Jan was the Dutch Comfort Woman who traveled from her home in Australia to testify to a subcommittee of House of Representatives Foreign Affairs Committee in February 2007 about how she was taken from her internment camp in 1944 on Java by Imperial Japanese Army officers for one of their brothels. Current research estimates that more than 1,000 Dutch, Indo-Dutch, and missionary women in the Japanese occupied Dutch East Indies were forced to be sex slaves to the Japanese military. This number does not include indigenous girls and women forced to become Comfort Women.
Jan was an extraordinarily brave and determined woman who was a civil rights icon and inspiration to women worldwide. Her daughter said that "a warrior has passed." Interview with Jan Ruff-O'Herne.
The 96-year-old International Peace Prize winner and decorated peace activist passed away peacefully surrounded by her family.
In 1992, after seeing on CNN the Bosnia rape victims and the Korean Comfort Women--sex slaves to the Japanese military--come forward to appeal for justice, Jan decided to finally tell her story of rape and survival.
She worked with the UN Human Rights Commission, International Red Cross, and Amnesty International, speaking in Australia, New Zealand, Japan, the US and UK, the Netherlands and many other countries, sharing her incredible story.
Jan’s autobiography, Fifty Years of Silence, published by Random House has been translated into six different languages, including Japanese, Indonesia, Indian, Chinese and Korean.
A documentary film about Mrs Ruff O’Herne, "50 Years of Silence" won numerous accolades, including the 1995 Most Outstanding Documentary TV Logie, winner of the Australian Film Institute Awards, Best Documentary, winner of the 1995 EAC Dendy Awards, winner of the Best Film Non-Fiction, Asia Pacific Film Festival and winner World Film and TV Festival in Japan. Jan's granddaughter, Ruby Challenger, produced a short film, "Daily Bread," on her grandmother's internment.
Jan never believed that Japan had adequately apologized to the Comfort Women and refused to accept the "medical payments" offered by a private Japanese fund in the late-1990s. Of the hundreds of the then-recognized Comfort Women, only 78 men and women accepted these payments. Jan wanted an unequivocal government apology and atonement payment. She was disappointed by Prime Minister Shinzo Abe's backtracking on Japan's limited apology.

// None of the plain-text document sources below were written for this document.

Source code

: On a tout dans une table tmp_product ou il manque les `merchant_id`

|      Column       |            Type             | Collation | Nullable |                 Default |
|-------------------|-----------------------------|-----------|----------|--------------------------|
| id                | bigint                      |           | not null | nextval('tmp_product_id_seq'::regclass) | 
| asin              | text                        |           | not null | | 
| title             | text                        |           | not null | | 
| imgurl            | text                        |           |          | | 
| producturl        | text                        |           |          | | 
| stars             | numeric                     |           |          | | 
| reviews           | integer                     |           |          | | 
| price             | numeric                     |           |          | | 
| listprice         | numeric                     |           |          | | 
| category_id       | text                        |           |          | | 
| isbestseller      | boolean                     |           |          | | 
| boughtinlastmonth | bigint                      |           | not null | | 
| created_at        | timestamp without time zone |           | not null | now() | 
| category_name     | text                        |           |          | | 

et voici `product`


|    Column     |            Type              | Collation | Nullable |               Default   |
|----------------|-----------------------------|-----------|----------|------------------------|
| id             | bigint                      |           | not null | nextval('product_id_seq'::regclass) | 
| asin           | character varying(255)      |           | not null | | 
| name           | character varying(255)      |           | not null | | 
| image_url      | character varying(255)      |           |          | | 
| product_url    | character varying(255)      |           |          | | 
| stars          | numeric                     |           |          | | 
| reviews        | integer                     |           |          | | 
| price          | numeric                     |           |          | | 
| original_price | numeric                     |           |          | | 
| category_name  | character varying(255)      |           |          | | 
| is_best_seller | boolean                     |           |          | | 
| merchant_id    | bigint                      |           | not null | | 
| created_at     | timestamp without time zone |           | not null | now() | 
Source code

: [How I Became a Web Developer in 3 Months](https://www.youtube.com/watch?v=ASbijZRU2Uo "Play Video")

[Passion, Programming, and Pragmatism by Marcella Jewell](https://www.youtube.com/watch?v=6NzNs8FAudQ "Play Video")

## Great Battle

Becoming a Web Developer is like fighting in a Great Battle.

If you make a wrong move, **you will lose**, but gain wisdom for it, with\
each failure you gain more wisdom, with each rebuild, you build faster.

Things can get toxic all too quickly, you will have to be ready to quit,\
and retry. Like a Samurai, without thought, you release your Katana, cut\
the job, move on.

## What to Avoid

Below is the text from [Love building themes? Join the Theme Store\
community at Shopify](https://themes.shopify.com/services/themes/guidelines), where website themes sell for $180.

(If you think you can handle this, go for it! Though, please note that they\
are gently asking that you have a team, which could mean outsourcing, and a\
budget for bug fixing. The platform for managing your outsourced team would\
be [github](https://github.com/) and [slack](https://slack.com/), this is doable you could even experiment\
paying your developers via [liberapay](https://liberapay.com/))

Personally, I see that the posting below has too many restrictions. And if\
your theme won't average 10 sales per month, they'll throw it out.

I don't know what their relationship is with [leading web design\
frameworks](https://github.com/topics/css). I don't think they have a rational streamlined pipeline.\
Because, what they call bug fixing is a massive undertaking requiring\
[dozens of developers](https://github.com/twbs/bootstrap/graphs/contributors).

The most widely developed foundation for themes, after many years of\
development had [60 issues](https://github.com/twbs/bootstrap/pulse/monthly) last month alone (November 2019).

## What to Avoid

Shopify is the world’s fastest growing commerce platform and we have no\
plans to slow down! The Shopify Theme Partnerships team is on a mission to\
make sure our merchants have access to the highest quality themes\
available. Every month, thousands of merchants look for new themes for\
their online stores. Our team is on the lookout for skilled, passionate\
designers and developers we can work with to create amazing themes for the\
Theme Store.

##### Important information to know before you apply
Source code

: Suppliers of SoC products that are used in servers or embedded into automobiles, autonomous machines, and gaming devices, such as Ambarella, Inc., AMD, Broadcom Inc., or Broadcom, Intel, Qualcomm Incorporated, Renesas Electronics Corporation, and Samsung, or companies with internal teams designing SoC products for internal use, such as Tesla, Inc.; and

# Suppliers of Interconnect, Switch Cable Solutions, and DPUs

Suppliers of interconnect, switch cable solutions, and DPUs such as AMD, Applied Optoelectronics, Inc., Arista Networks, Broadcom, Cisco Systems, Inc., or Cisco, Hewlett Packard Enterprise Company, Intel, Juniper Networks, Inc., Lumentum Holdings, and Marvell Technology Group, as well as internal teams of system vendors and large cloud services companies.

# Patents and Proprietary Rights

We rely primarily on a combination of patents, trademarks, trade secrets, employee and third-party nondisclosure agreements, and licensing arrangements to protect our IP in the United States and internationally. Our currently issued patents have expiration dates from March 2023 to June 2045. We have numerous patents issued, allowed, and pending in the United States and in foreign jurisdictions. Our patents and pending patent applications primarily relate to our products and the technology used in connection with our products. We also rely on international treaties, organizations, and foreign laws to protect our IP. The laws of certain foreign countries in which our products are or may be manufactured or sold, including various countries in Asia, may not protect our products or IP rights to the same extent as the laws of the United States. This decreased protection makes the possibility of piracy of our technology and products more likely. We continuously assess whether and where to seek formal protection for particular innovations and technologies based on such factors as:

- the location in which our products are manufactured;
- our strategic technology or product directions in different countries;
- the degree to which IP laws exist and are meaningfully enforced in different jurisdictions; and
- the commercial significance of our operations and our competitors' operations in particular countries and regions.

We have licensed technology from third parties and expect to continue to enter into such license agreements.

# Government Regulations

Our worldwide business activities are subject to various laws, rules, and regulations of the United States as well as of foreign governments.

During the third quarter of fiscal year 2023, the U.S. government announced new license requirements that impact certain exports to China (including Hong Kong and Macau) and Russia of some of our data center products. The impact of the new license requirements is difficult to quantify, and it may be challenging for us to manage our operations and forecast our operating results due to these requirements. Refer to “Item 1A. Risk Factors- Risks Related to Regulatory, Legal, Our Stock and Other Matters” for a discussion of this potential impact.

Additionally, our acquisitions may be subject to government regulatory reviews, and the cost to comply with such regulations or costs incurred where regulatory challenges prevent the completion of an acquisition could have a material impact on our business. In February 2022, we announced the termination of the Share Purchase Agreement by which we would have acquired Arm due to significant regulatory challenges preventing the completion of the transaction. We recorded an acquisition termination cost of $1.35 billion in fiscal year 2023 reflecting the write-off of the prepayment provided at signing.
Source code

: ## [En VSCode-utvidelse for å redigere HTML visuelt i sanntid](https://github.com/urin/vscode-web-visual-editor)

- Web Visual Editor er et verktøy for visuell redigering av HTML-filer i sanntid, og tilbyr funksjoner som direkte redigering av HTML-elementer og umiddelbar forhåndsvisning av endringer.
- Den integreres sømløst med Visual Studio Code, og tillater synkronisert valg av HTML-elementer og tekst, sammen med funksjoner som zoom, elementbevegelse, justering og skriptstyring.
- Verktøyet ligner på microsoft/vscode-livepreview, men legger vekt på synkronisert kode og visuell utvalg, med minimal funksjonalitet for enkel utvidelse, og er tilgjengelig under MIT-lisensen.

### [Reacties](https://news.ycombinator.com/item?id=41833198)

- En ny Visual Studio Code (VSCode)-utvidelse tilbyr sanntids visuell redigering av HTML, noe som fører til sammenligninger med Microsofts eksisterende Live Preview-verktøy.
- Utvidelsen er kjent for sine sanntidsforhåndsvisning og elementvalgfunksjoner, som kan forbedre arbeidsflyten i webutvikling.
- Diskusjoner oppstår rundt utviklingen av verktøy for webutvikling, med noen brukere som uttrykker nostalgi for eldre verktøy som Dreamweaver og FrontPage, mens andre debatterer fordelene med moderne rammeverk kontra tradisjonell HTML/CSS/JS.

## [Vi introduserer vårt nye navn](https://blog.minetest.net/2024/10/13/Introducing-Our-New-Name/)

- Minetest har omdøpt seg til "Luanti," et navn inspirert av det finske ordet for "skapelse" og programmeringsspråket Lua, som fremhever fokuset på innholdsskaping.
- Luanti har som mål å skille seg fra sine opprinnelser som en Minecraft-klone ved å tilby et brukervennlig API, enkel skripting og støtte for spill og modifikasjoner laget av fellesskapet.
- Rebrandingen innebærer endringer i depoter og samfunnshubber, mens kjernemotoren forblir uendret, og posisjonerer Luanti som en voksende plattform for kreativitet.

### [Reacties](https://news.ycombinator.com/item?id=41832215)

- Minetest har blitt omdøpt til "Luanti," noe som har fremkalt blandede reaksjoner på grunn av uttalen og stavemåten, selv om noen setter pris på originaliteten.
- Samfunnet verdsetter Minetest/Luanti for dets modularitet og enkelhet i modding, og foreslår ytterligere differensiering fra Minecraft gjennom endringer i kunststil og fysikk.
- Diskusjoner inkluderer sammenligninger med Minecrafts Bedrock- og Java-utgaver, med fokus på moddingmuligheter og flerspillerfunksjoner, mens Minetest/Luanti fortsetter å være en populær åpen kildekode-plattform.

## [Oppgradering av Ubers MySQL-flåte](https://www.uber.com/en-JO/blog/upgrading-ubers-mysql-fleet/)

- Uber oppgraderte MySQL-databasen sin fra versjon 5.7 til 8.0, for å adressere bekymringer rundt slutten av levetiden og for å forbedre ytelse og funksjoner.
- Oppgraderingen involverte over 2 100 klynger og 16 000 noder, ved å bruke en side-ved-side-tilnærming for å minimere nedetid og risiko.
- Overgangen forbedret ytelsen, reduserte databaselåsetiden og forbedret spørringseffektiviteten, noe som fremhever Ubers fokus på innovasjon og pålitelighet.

Jan received an Order of Australia in 2002, a papal honour from Pope John Paul II, Dame Commander of the Order of Saint Sylvester in the same year and in 2004 received a Centenary medal from Prime Minister John Howard for contributions made to Australian society.
Requiescet in pace
The funeral is on Tuesday, August 27th at 11:00am at Our Lady of Dolours Church, Kingswood, South Australia, Australia.